A second polymer nanocomposite system of current interest is that of rubber filled with silica nanoparticles. It is important to understand the effects of high-pressure hydrogen gas on rubber materials used in hydrogen infrastructure. I will describe atomistic molecular dynamics simulations of the interface between a silica nanoparticle and a hydrogen gas-saturated, crosslinked rubber. The hydrogen gas preferentially adsorbs to the silica-rubber interface and has higher mobility at the interface than in the bulk. Hypothesizing that the excess gas may impact the strength of the weak, non-covalent interaction across the rubber-filler interface, we calculated the work of adhesion (WOA) in the presence of H2 gas.  A linear decrease in the WOA was found with increasing gas concentration.   

Understanding the character of photoresponse in glassy polymeric materials with molecular modeling

Highly cross-linked thermoset polymers have several excellent properties for use in structural applications, such as high glass transition temperature, high elastic modulus and yield stresses, and good environmental stability. However, these rigid materials also tend to experience brittle failure and poor ductility. Here, we consider azobenzene-loaded polymer glasses as a route to developing rigid resins and adhesives that rapidly change mechanical properties on irradiation. Although experiments and simulations have shown that photoactive groups can trigger strong property changes in polymeric materials, the vast majority of work in responsive polymers has been carried out on soft, compliant elastomers and solvent-swollen gels. Further, the response time of photo-activated soft materials is often on the order of minutes or hours. We explore the isomerization of photo-activated azobenzene incorporated in deeply glassy epoxy-amine networks. Using large-scale atomistic molecular simulations, we show that the character of the local environment near each responsive group strongly alters the "waiting time" between the photo-stimulus and individual molecular photo-isomerizations. Importantly, the median wait time for isomerization can be varied by orders of magnitude by tuning the strength of interactions between the dispersed azo-compounds and the surrounding matrix. Interestingly, the molecular simulations predict a wait time distribution having a power-law decay with exponents near unity, where the extent of the power-law distribution grows with decreasing temperature or increasing density, up to a point where the median time diverges with density. Overall, we find that the density and energies act as key predictors of isomerization events in the glass. These results suggest that future efforts to correlate isomerization with descriptions of the local packing and covalent environments will be central for a rational chemical design of responsive resins.   

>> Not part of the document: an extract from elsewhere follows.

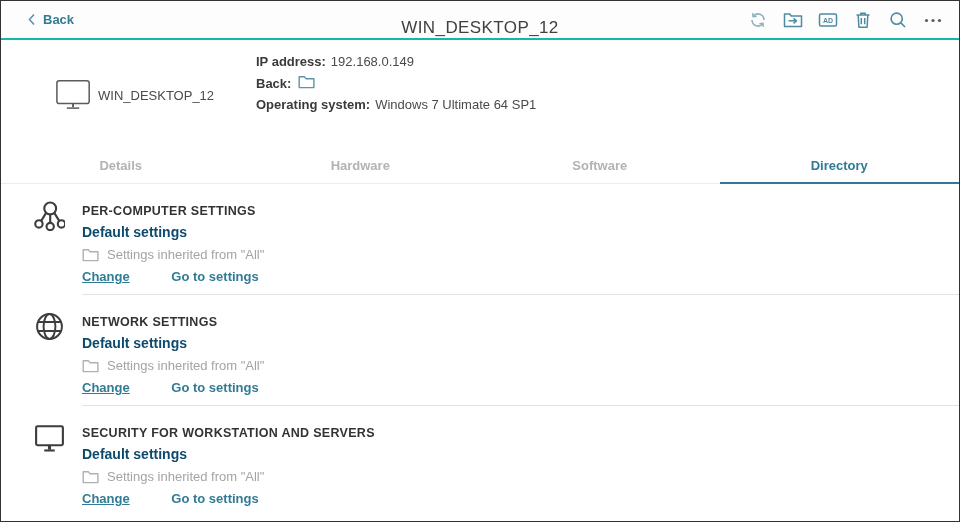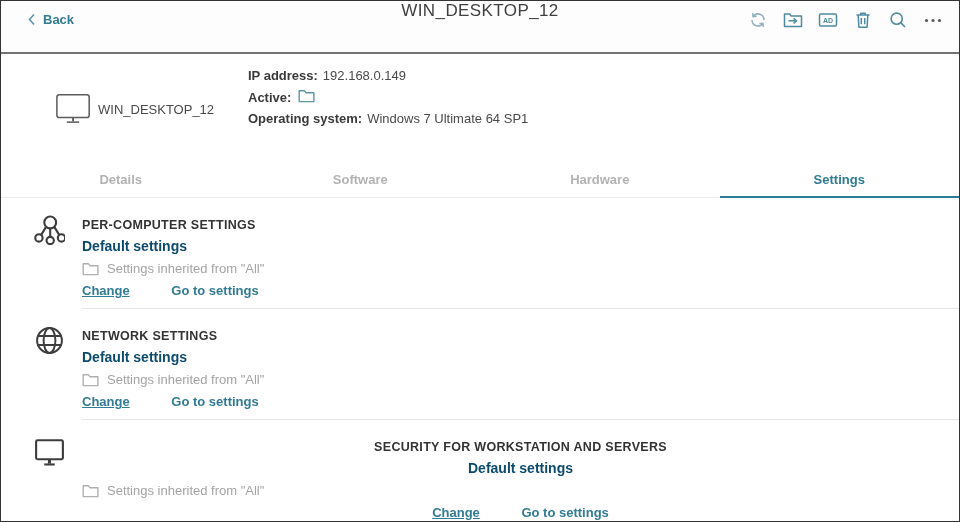"Back" .header { align-items: flex-start -> flex-end; border-bottom: 2px solid #737373 -> 2px solid #14b8a6; height: 53px -> 39px }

Polymers, Composites, and Aerospace in 2030: Inventing the Stuff That Makes the Future

Over a hundred years ago, the pioneers of aviation took flight in no small part due to polymeric innovations. Unquestionably, the future of aerospace will look as different as the Wright Flyer and Curtiss June Bug does from the F35 and today's unmanned aerial vehicles (UAVs). The fundamental role of polymers and composites will remain unchanged though – they will be a crucial ingredient that enables these future machines to push the performance envelope. However, the demands will far surpass those required from today's structures, canopies, coatings, and optoelectronic subsystems. Crucial to this success will be asking "how do we optimize multifunctionality and manufacturability while forecasting the service life of an adaptive and responsive system of materials that includes polymers". Current research at the Air Force Research Laboratory will be used to discuss these challenges and highlight how digital technologies are being used to accelerate discovery, development, and deployment.